Cellules souches périphériques
L’équipe de Patrick Charnay étudie une population cellulaire localisée à l’interface SNC/SNP, aux points de sortie et d’entrée des nerfs périphériques, les cellules des capsules frontières (CF). Ces cellules sont dérivées de la crête neurale et l’équipe a montré qu’elles sont elles-mêmes capables de migrer au sein de l’embryon pour donner naissance à différents types cellulaires, incluant des cellules souches. Elle a identifié plusieurs gènes exprimés spécifiquement dans les cellules CF et construit des outils génétiques qui lui permettent de suivre leurs dérivés chez la souris. Ainsi, les cellules CF donnent naissance à l’ensemble des cellules de Schwann des racines motrices et sensorielles et, dans les ganglions rachidiens, à une partie des neurones nociceptifs et proprioceptifs, ainsi qu’à des cellules gliales satellites. Mais l’équipe a également observé qu’une partie des cellules CF de la racine motrice migrent le long des nerfs périphériques jusqu’à la peau. Elles y donnent naissance en particulier à des cellules de Schwann, principalement non-myélinisantes, localisées le long des nerfs de l’hypoderme et au niveau des terminaisons nerveuses dans le derme. Ces résultats établissent donc une origine duale pour les cellules de Schwann : crête neurale pour celles localisées au niveau de la plus grande partie des nerfs périphériques, et CF pour celles situées au niveau des extrémités proximales et distales des nerfs.
L’équipe a également établi qu’une partie des cellules dérivées des CF présentes au niveau de la peau après la naissance possèdent des propriétés de cellules souches.
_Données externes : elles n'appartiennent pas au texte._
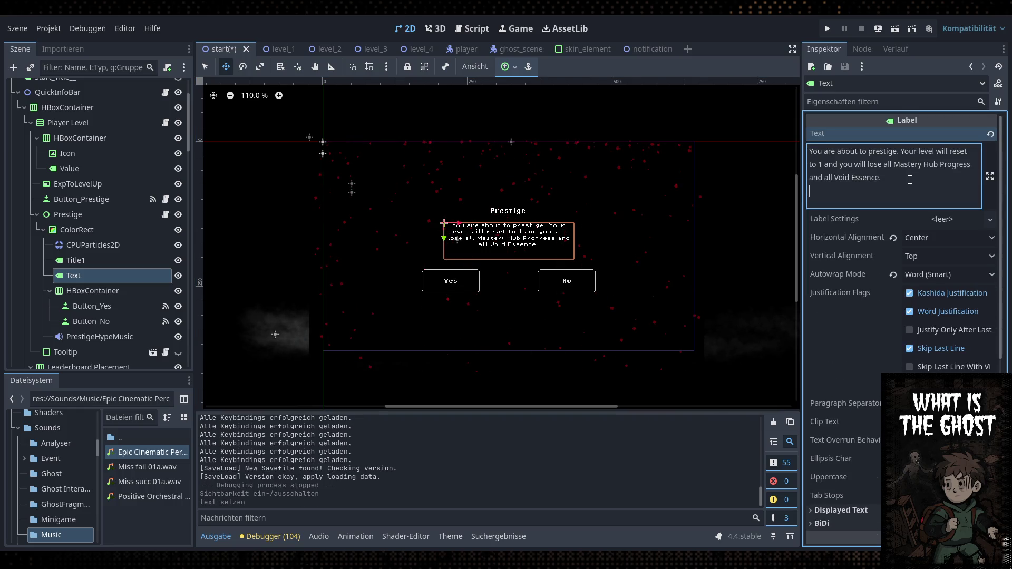
key("Return")
type("!Pleas ")
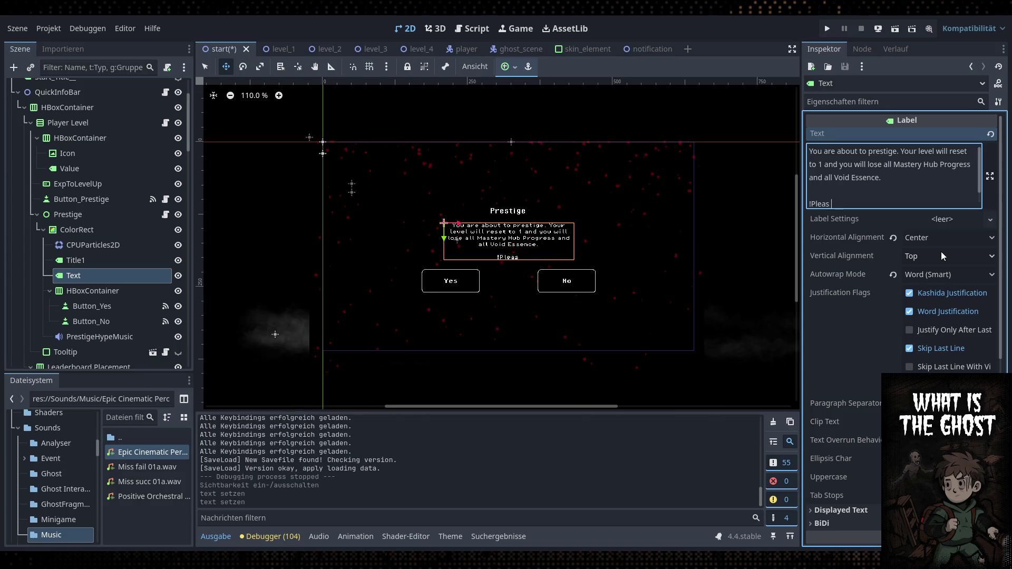
type("Backup ")
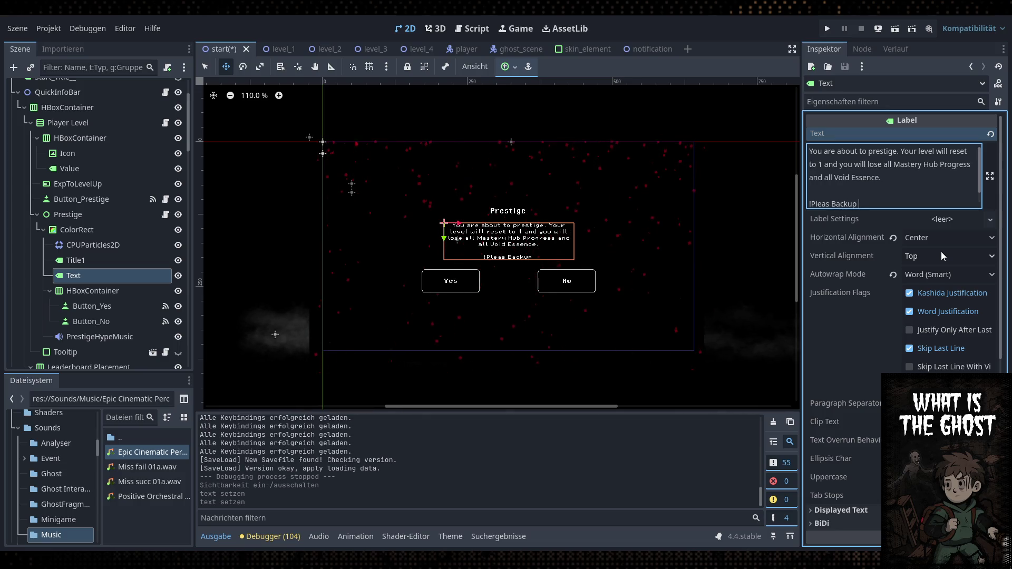
type("your Save")
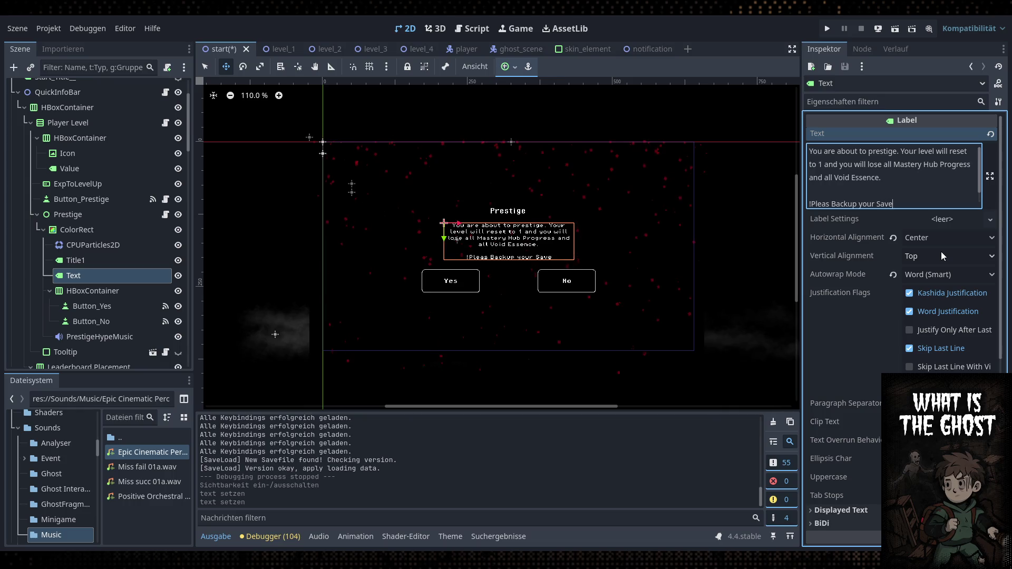
type("files first!")
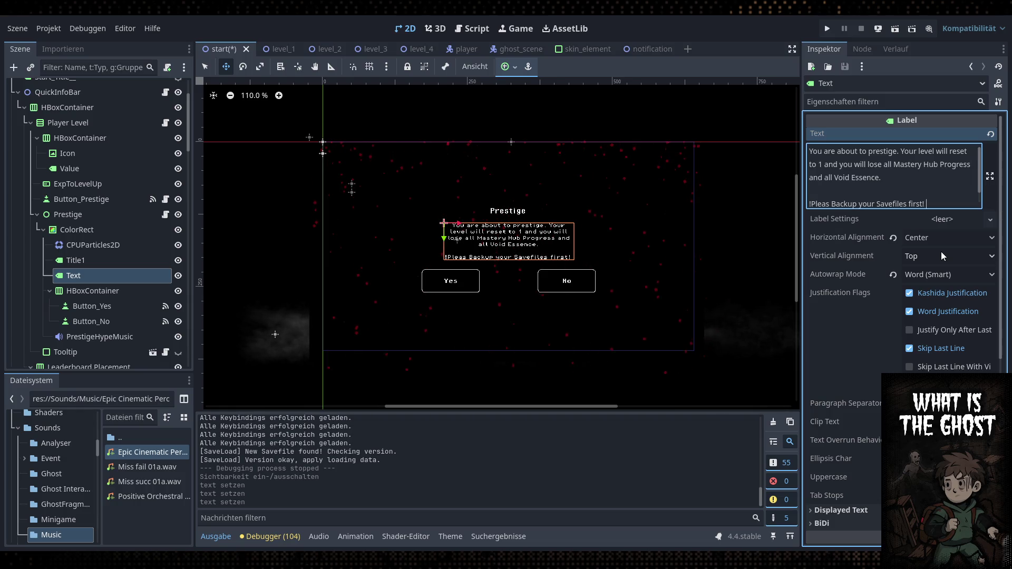
type(" You can ")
In vitro, elles donnent naissance à des sphères susceptibles, d’une part, d’être propagées durant de multiples passages et, d’autre part, de générer des dérivés différenciés variés (neurones, cellules de Schwann, myo-fibroblastes et adipocytes). In vivo, après transplantation dans des ganglions rachidiens adultes, les cellules dérivées des CF donnent naissance à de cellules gliales et à de nombreux neurones sensoriels. En conclusion, ces travaux mettent en évidence l’existence dans la peau d’une population de cellules souches au potentiel régénératif extrêmement intéressant, facilement accessibles et que nos outils permettent maintenant de purifier et de caractériser en détail.
Les projets en cours portent justement sur la poursuite de la caractérisation de cette nouvelle population de cellules souches, avec la recherche de marqueurs moléculaires spécifiques, l’exploration de leur potentiel de survie et de différentiation dans le SNC, et l’analyse de leur implication éventuelle dans le développement de la Neurofibromatose de type 1, où des tumeurs apparaissent très fréquemment au niveau des extrémités proximales et distales des nerfs périphériques, précisément là où les dérivés des cellules CF sont présents.